▶ Exercise details: Any picture in the data below gets skipped; print all the rest exactly.
Collected data: Begin
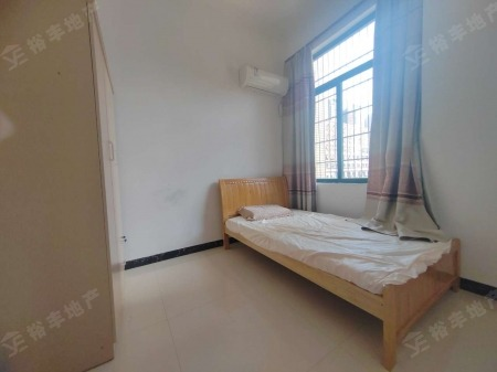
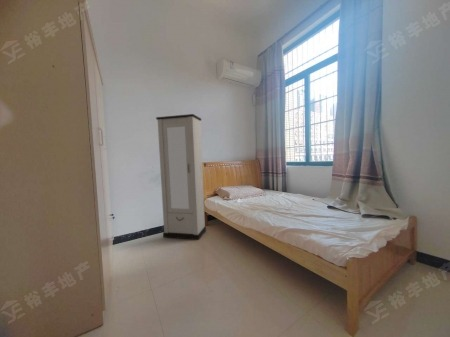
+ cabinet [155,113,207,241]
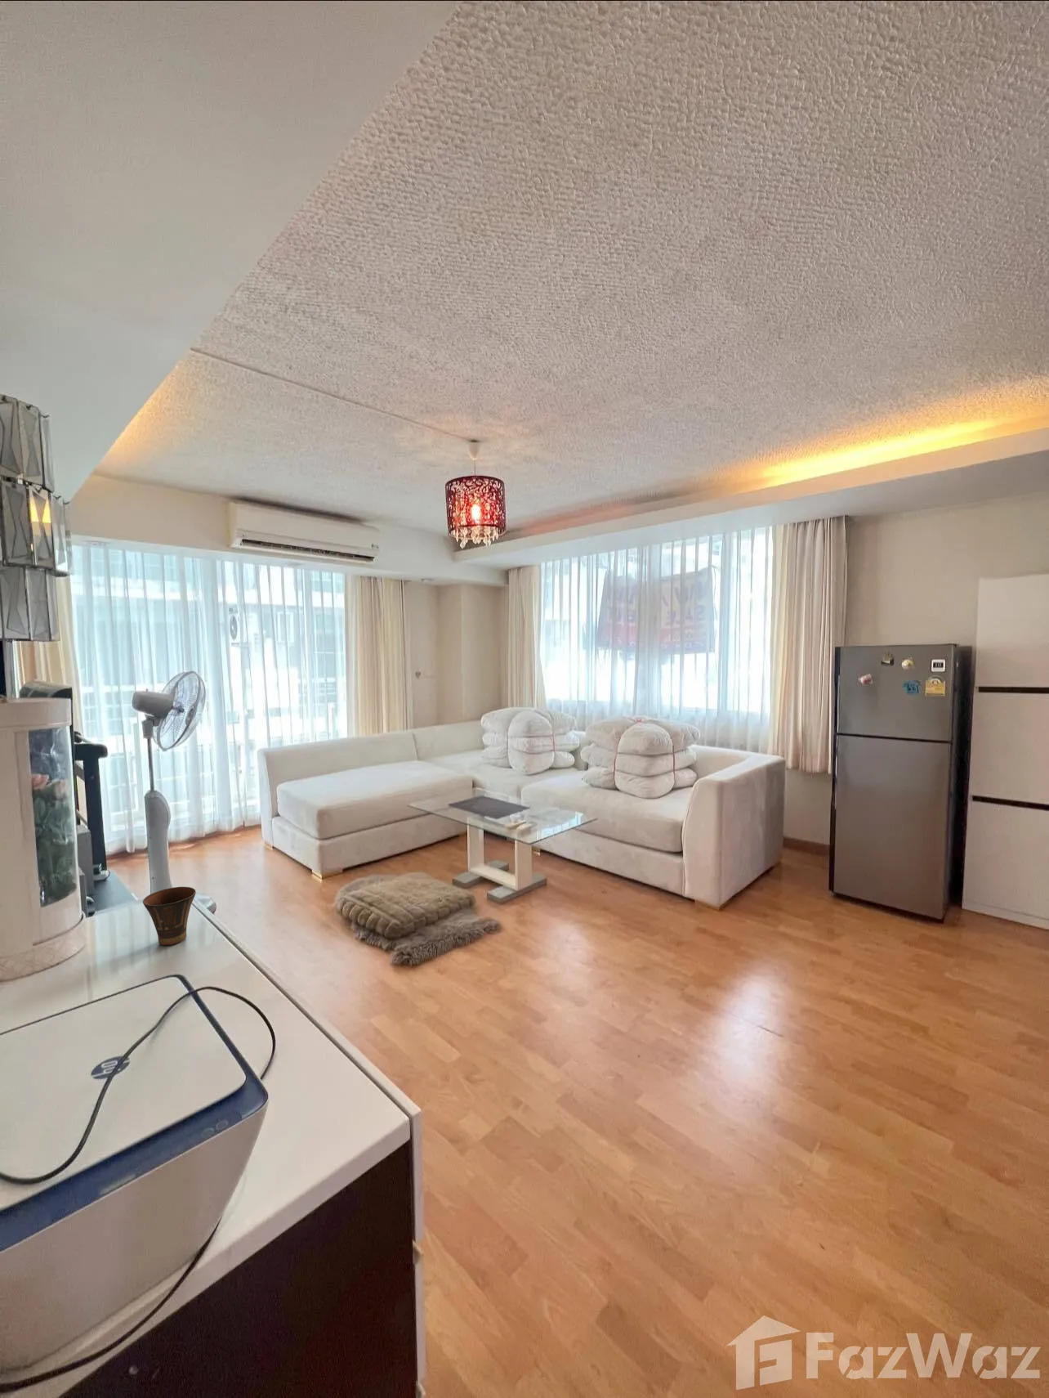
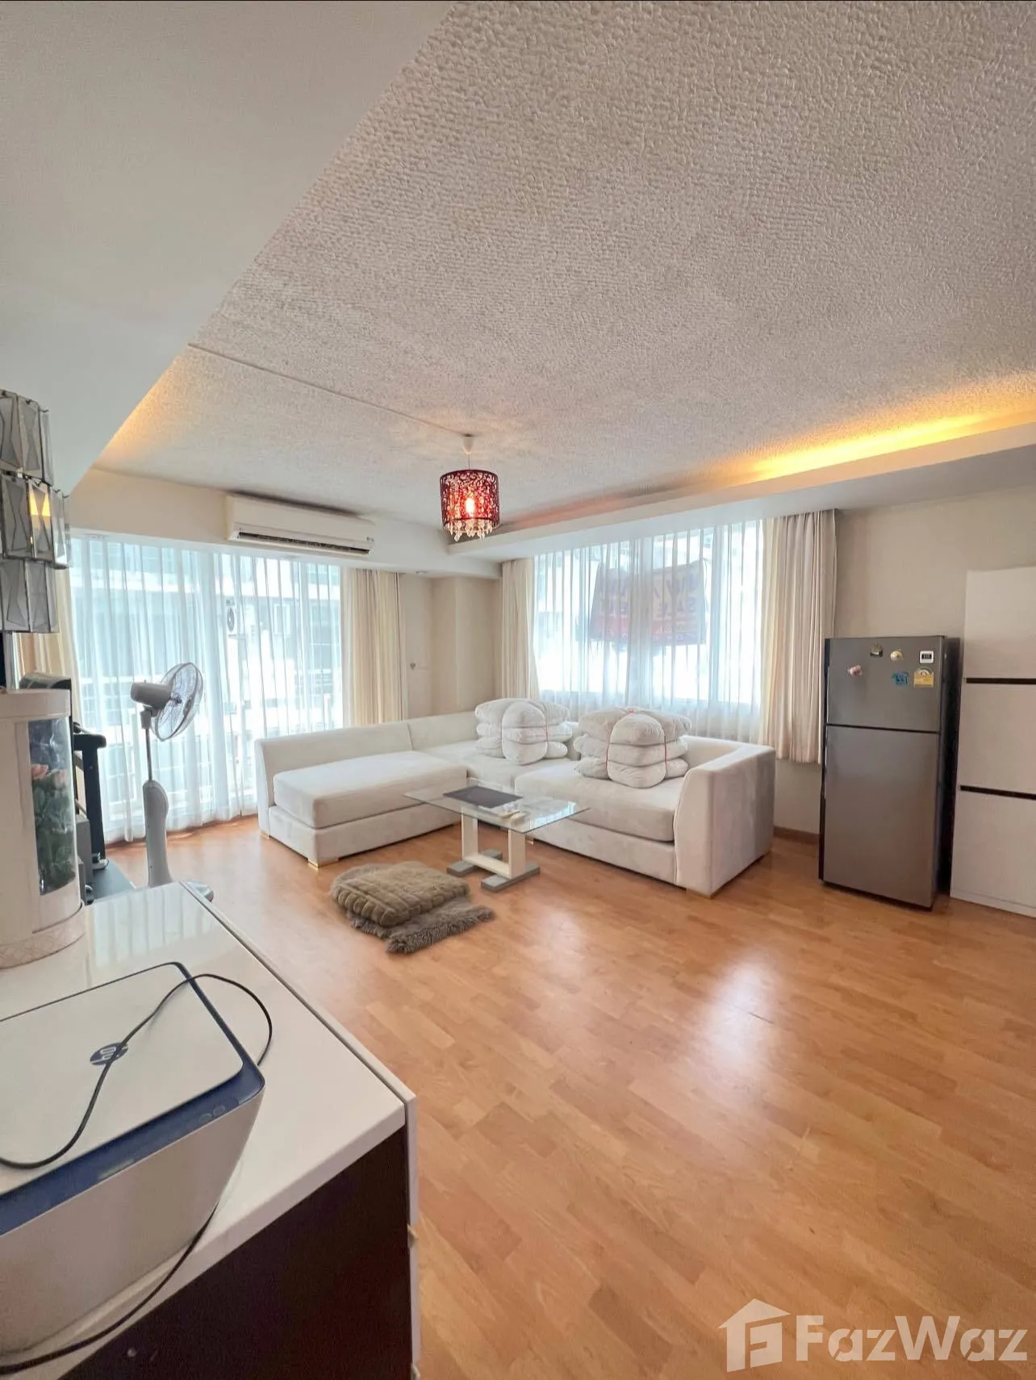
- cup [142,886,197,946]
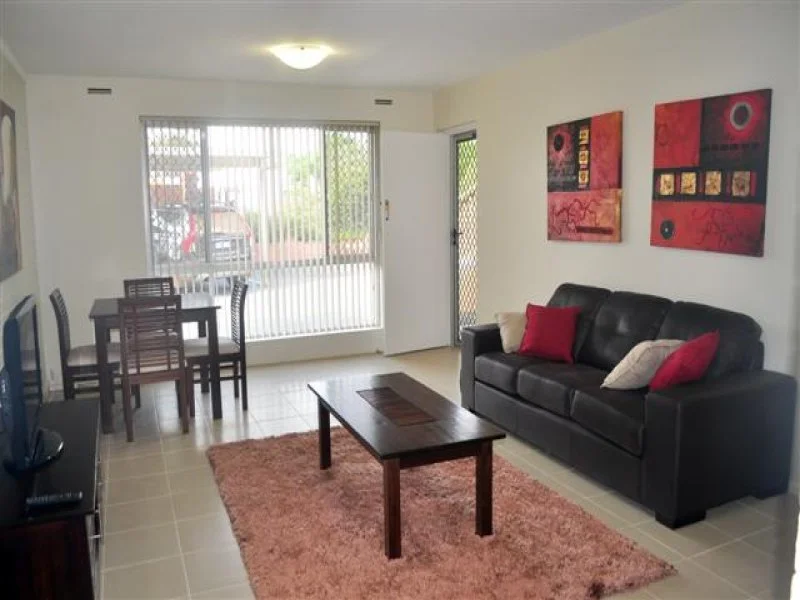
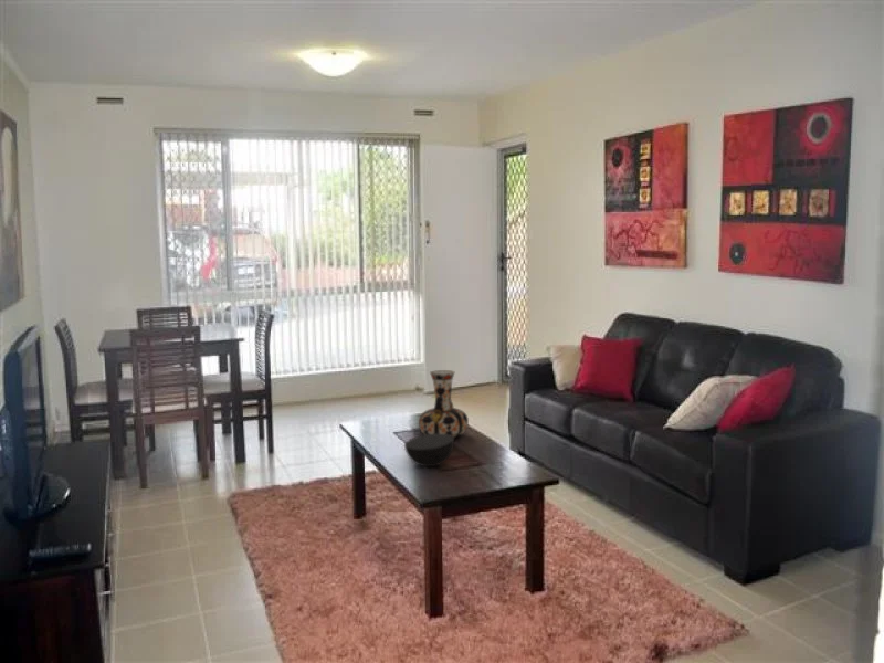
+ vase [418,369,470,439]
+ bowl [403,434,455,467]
Collected data: End
▶ Exercise response:
+ cabinet [155,113,207,241]
- cup [142,886,197,946]
+ vase [418,369,470,439]
+ bowl [403,434,455,467]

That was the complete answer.